Si lui n’est jamais allé consulter, ou au moins ne t’a pas proposé de dormir sur le canapé, alors oui, c’est surtout lui le problème. Je le dirais comme ça. Il doit voir un médecin généraliste, puis un ORL ou un spécialiste du sommeil. Ton repos compte vraiment. Et dans cette situation, autant lui faire sentir clairement ton agacement pour qu’il comprenne qu’il faut agir. En attendant, le canapé.
On dort séparément depuis longtemps. Sur notre vie de couple, ça ne change pas grand-chose. L’idée, c’est juste de dormir. Le ronfleur devrait comprendre, quand même. Des bouchons ne m’aident pas. Je l’entends malgré tout. S’il ne veut pas consulter, il ne reste que des chambres séparées.
Je le conseillerais clairement d’aller voir un médecin. Le ronflement n’est pas bon ni pour la personne qui ronfle, ni pour l’entourage. Ensuite, il peut être orienté vers un examen du sommeil pour comprendre d’où ça vient. À défaut, dormir séparément finira peut-être par être la meilleure solution. Tu as déjà essayé des bouchons anti-bruit, du type Ohropax? Pour ma part, je n’arriverais pas à supporter quelqu’un qui ronfle toute la nuit.

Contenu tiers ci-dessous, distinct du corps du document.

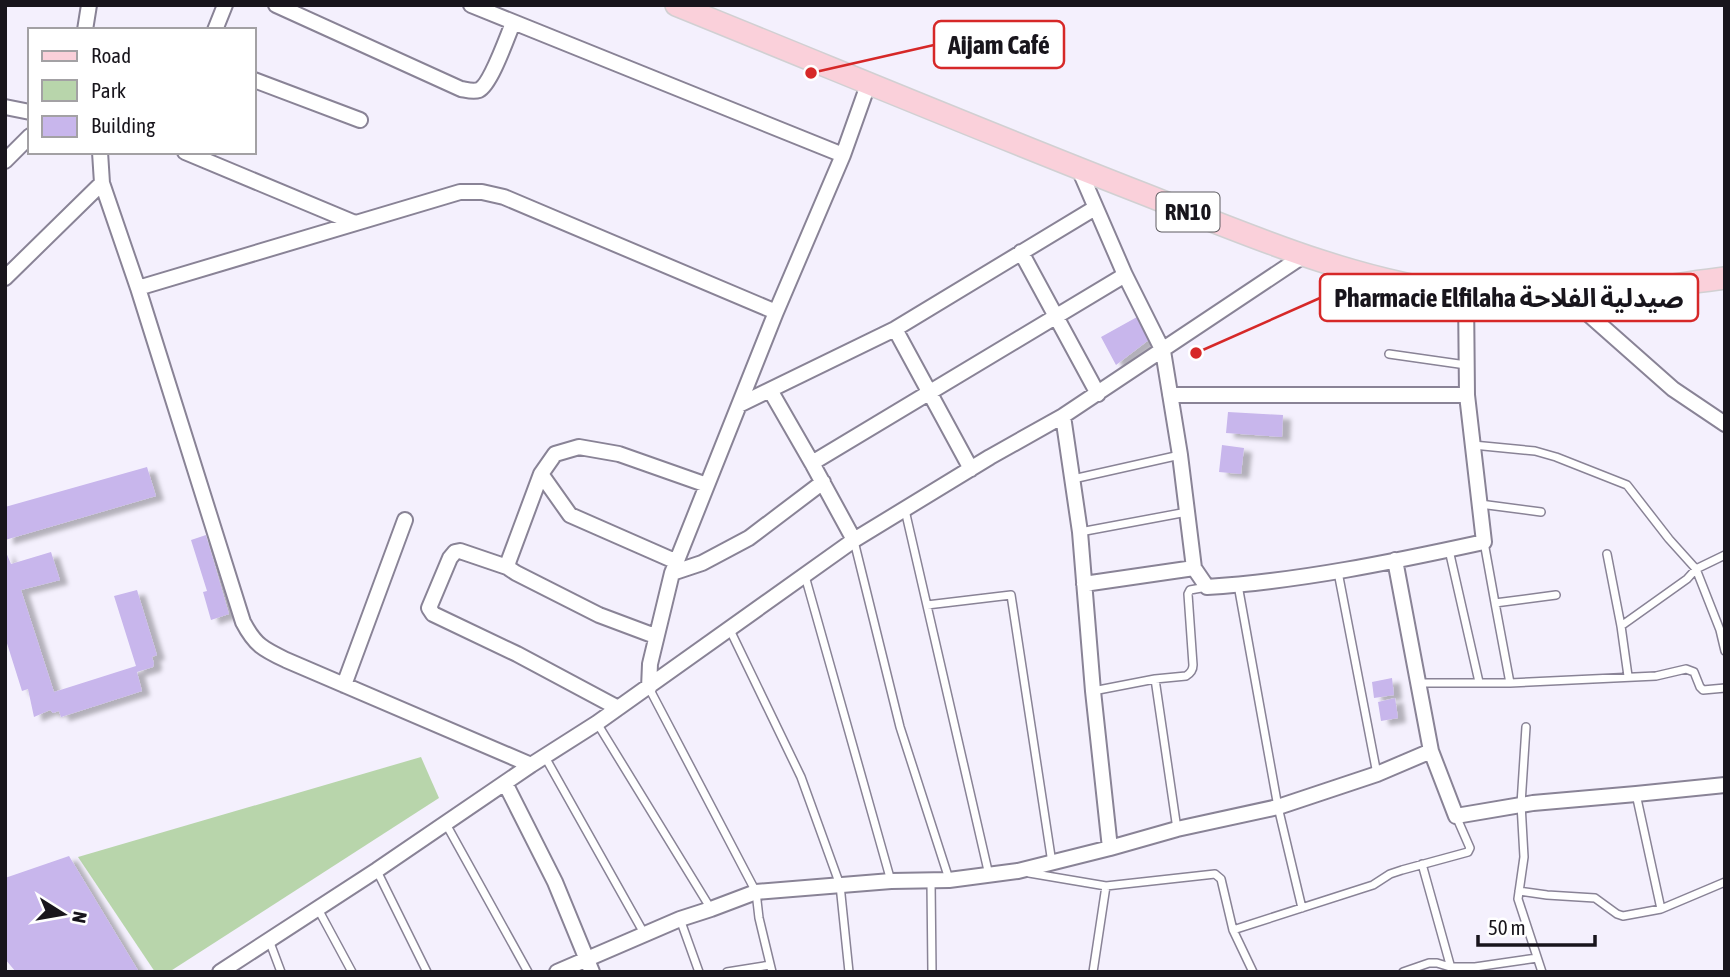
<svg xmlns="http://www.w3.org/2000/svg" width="1730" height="977" font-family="'Asap Condensed','Noto Sans Arabic',sans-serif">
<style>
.green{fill:#b8d5ab}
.building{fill:#c8b6ec;filter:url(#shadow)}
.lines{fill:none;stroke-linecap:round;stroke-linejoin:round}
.service-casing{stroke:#898396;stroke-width:10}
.minor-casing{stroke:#898396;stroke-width:18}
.primary-casing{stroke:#d1d0d2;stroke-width:24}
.service{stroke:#fff;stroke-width:7}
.minor{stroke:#fff;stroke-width:14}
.primary{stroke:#fad0da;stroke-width:21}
.labels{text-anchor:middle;stroke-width:5;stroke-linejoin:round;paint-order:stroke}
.shield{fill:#fff;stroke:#5d5b60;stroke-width:2}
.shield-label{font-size:23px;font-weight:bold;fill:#18151c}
.leader{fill:none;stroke:#d62828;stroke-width:2.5}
.callout-dot{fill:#d62828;stroke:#fff;stroke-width:2.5}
.callout{fill:#fff;stroke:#d62828;stroke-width:2.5}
.callout-label{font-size:26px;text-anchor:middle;font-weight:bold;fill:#18151c}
</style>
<defs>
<filter id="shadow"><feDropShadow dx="8" dy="4.5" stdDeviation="2" flood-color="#0004"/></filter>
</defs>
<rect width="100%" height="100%" fill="#f4f0fd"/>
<path class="green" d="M 421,757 L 439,798 L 169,972 L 155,972 L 78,857 Z"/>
<path class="building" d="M 1137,317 L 1150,339 L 1116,365 L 1101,337 Z
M 1228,412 L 1283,415 L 1282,437 L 1226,433 Z
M 1222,445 L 1244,448 L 1241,474 L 1219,472 Z
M 147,467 L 156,496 L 5,540 L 5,514 L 7,513 L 5,507 Z
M 206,535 L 229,614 L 211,620 L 203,592 L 207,591 L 191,540 Z
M 5,550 L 11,564 L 51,552 L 60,580 L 21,590 L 54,692 L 136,666 L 114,596 L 137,590 L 157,655 L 152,657 L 154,663 L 153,667 L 137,672 L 142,691 L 61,717 L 59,711 L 53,713 L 50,710 L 34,717 L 28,689 L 22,691 L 5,637 Z
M 1392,678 L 1394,695 L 1374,698 L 1372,682 Z
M 1395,698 L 1398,718 L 1381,721 L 1378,702 Z
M 69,856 L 139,972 L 16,972 L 5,959 L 5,878 Z"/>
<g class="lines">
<g class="service-casing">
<path id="service" d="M 1389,354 L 1466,365
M 1473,445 L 1535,451 L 1556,457 L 1627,485 L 1669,539 L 1696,569 L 1720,630 L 1725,651
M 1073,479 L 1180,455
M 1480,504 L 1541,512
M 905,510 L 989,875
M 1080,532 L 1187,512
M 854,541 L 900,727 L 949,879
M 1484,542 L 1495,603 L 1556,595
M 1449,550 L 1479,682
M 1607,554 L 1621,626 L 1628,676
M 1338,572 L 1377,774
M 805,576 L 891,881
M 1238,585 L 1278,807 L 1302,908
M 1495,603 L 1510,683
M 927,605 L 1011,595 L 1052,863
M 1621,626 L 1687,579 L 1696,569 L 1725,555
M 730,630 L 801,777 L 840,885 L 849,972
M 1155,679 L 1177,829
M 1419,683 L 1510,683 L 1656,676 L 1686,669 L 1694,672 L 1700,687 L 1703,690 L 1725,688
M 649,688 L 756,892 L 759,918 L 772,972
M 1093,691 L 1155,679 L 1186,676 C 1191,673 1193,670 1193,665 L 1188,594 L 1190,590 L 1207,587
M 597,723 L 711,909
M 1526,727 L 1521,804 L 1524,857 L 1518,899 L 1542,972
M 545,757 L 645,935
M 446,824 L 528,972
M 1422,864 L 1451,968
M 377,871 L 427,972
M 1029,873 L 1106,886 L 1215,874 L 1221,879 L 1233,930
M 931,882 L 932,972
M 1519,891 L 1547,895 L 1595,898 L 1617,914 L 1623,916 L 1661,909 L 1636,794
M 318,909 L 352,972
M 1661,909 L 1725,882
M 680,919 L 699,972
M 269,940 L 281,972
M 727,972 L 770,965
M 1093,972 L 1106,886
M 1253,972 L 1233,930 L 1373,885 L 1390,874 L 1402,870 L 1468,852 L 1470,848 L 1456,816
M 1403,972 L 1429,963 L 1437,963 L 1450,967 L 1475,967 L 1537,958"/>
</g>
<g class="minor-casing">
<path id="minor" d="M 276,5 L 461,89 C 467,90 473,92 479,90 C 491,84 507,37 513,23
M 471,5 L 843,155
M 85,30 L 89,5
M 215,30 L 225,5
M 254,80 L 360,120
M 5,107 L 30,112
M 100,152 L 102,183 L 138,288 L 243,622 C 255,645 263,649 286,660 L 531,765
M 185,152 L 355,223
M 5,161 L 30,136
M 1079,169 L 1125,275 L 1163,351 L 1180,455 L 1194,568 L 1207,587 C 1301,581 1392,562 1484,542 L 1467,395 L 1466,295
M 1021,252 L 1098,394
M 5,278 L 102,183
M 138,288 L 460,192 L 482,192 L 504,197 L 776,312
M 1569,297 L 1673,389 L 1725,424
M 895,329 L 971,469
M 770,390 L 812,463 L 854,540
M 1170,395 L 1467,395
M 739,405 L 895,329 L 1095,208
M 812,463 L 1125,275
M 541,474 L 570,515 L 677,562
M 1395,560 L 1431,751 L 1456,816 L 1533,803 L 1636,794 L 1725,785
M 507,567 L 460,551 L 455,552 L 450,558 L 429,608 L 433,614 L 517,654 L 618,708
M 672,573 L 702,563 L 749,538 L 823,482
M 1084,584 L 1194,568
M 655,636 L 599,615 L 516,573 L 507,567 L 509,560 L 541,474 L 555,454 L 579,447 L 619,454 L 707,485
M 344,685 L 405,520
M 649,688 L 650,664 L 672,573 L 776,312 L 843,155 L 869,82
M 505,783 L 555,882 L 592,972
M 1110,848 L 1177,829 L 1278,807 L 1377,774 L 1431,751
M 220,972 L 377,870 L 531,765 L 597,723 L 854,540 L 990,457 L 1063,416 L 1303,256
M 557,972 L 680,919 L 711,909 L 756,892 L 891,881 L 949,880 L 1018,871 L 1110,848 L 1093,691 L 1080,532 L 1063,416"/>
</g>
<g class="primary-casing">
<path id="primary" d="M 676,5 C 832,68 987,133 1144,194 C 1248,235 1353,281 1466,294 C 1552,305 1639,289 1725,278"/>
</g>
<use href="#service" class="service"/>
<use href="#minor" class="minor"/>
<use href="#primary" class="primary"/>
</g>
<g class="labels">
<rect class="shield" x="1156.5" y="192.5" width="63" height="39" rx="5"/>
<g class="shield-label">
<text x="1188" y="220">RN10</text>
</g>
</g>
<path class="leader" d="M811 73L934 45M1196 353L1320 298"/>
<g class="callout-dot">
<circle cx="811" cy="73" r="7"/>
<circle cx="1196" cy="353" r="7"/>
</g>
<g class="callout">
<rect x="934" y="21" width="130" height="47" rx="7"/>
<rect x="1320" y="274" width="378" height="47" rx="7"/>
</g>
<g class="callout-label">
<text x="999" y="54">Aijam Café</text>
<text x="1509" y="307">Pharmacie Elfilaha صيدلية الفلاحة</text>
</g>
<rect width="1730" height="977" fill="none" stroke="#18151c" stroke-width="14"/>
<rect x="28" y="28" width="228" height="126" fill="#ffffff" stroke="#a3a1a4" stroke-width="2"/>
<rect x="42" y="51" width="35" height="10" fill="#fad0da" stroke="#a3a1a4" stroke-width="2"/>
<text x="91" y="63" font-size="21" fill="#18151c">Road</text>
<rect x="42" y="80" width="35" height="21" fill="#b8d5ab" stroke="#a3a1a4" stroke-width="2"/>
<text x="91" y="98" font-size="21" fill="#18151c">Park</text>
<rect x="42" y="116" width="35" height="21" fill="#c8b6ec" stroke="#a3a1a4" stroke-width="2"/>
<text x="91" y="133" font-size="21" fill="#18151c">Building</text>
<g transform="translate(63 914) rotate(101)" stroke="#ffffff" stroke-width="5" paint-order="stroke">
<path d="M0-5L12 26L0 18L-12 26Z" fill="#18151c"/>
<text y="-10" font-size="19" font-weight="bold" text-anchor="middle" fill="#18151c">N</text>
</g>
<path d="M1478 935v10h117v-10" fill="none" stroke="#18151c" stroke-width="3.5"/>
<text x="1488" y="935" font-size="21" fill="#18151c" stroke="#ffffff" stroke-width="5" paint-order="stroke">50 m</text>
</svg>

Sans chambre séparée, j’aurais fini par me séparer. Le manque chronique de sommeil m’aurait brisée.
Je vais même plus loin: des disputes répétées peuvent venir uniquement du ronflement infernal, avec le manque de sommeil qui retombe sur l’autre. On devient vite irritable, et on n’en peut plus de ce bruit. Le soir, j’avais la boule au ventre à l’idée d’aller me coucher, jusqu’à ce que je mette un terme à la situation en installant un lit confortable au bureau. Comme ça, je pouvais lire autant que je voulais, puis dormir tranquillement, enfin.
Chez nous, c’était pareil aussi. Une vraie délivrance.